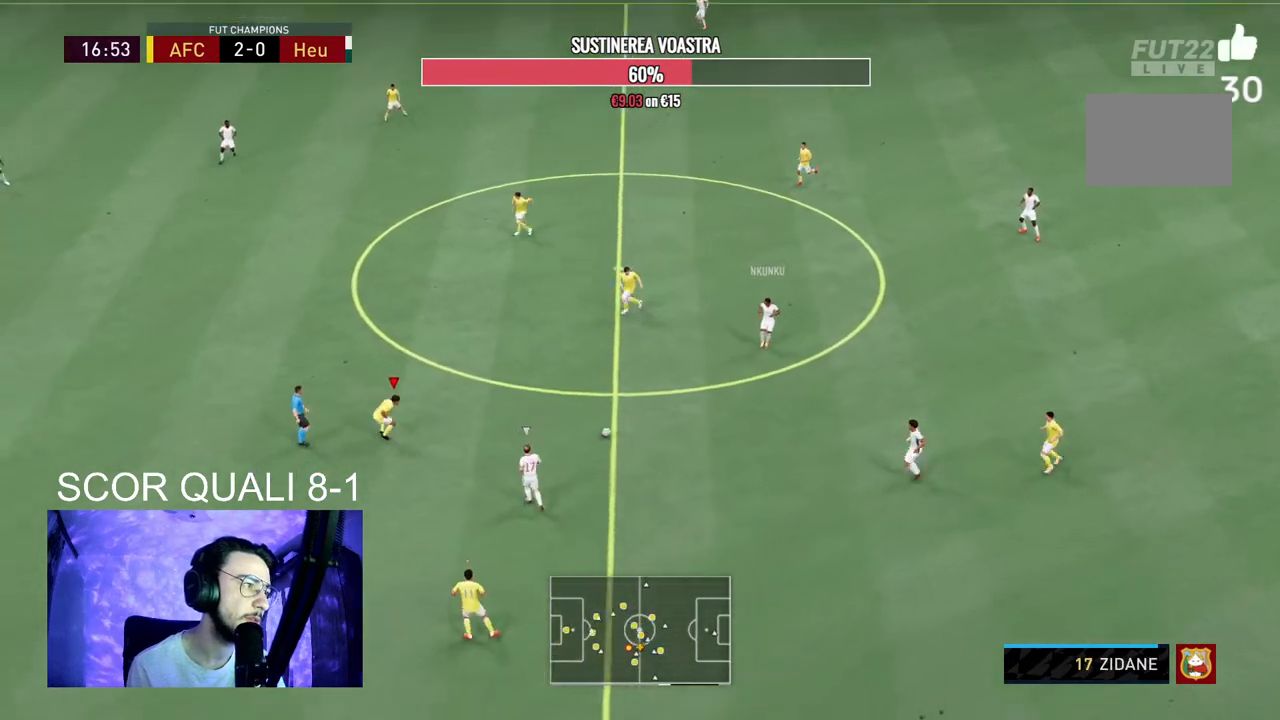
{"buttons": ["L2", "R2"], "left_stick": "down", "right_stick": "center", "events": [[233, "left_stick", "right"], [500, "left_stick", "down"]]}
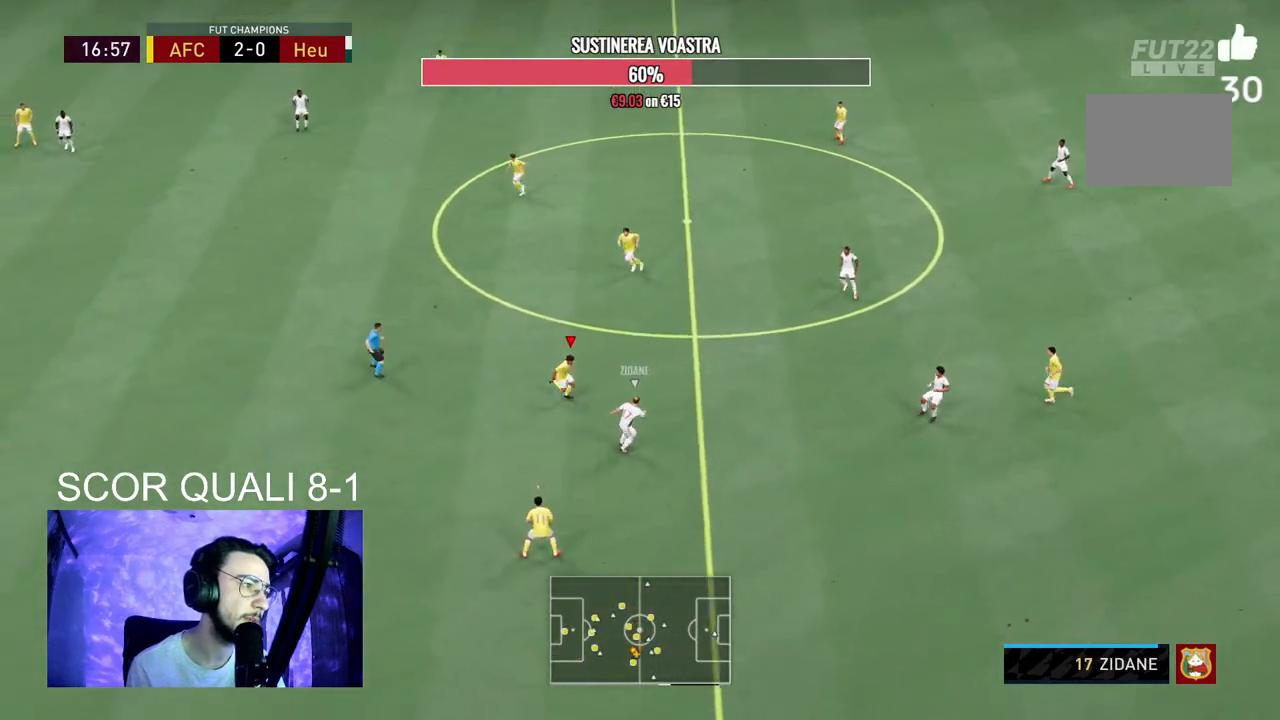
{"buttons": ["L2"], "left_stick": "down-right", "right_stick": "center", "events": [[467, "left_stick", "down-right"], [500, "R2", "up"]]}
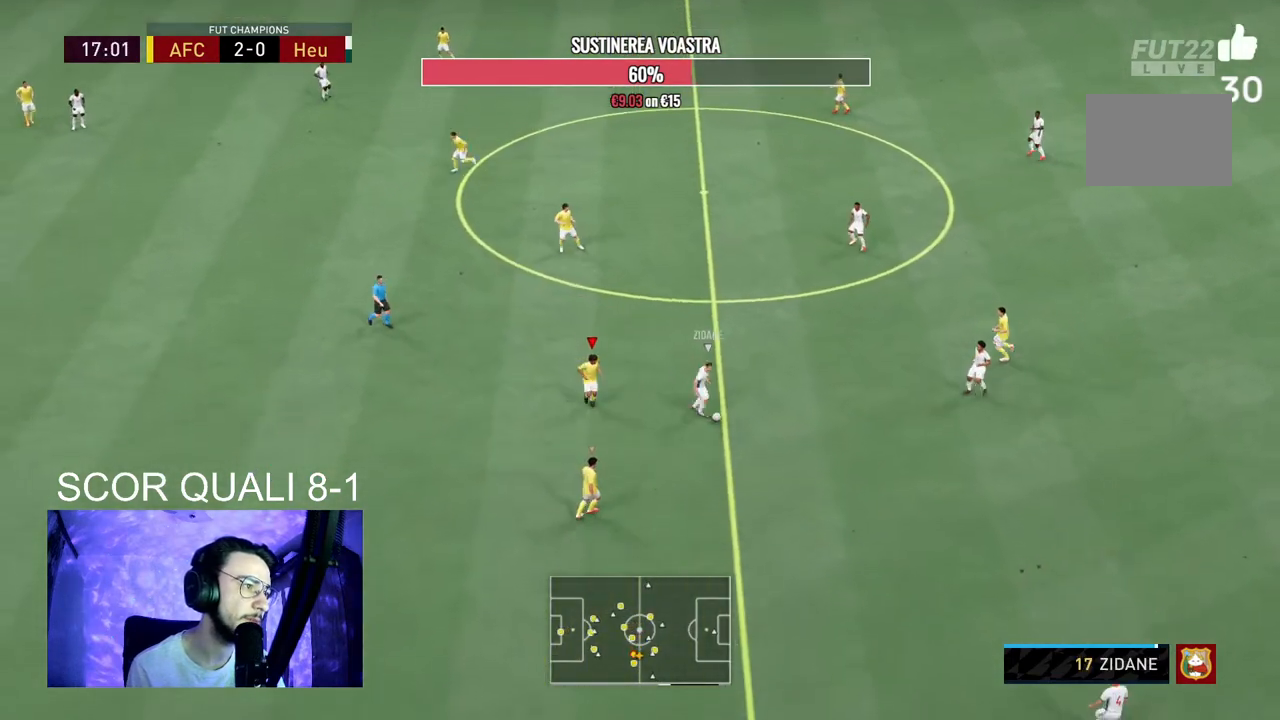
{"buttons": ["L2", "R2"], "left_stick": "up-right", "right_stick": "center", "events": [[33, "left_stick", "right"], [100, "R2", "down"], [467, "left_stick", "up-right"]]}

══════════════════════════════

• [Exercise instructions] Except for the pictures, give the data again word for word.

• [Exercise result]
{"buttons": ["L2", "R2"], "left_stick": "down", "right_stick": "center", "events": [[233, "left_stick", "right"], [500, "left_stick", "down"]]}
{"buttons": ["L2"], "left_stick": "down-right", "right_stick": "center", "events": [[467, "left_stick", "down-right"], [500, "R2", "up"]]}
{"buttons": ["L2", "R2"], "left_stick": "up-right", "right_stick": "center", "events": [[33, "left_stick", "right"], [100, "R2", "down"], [467, "left_stick", "up-right"]]}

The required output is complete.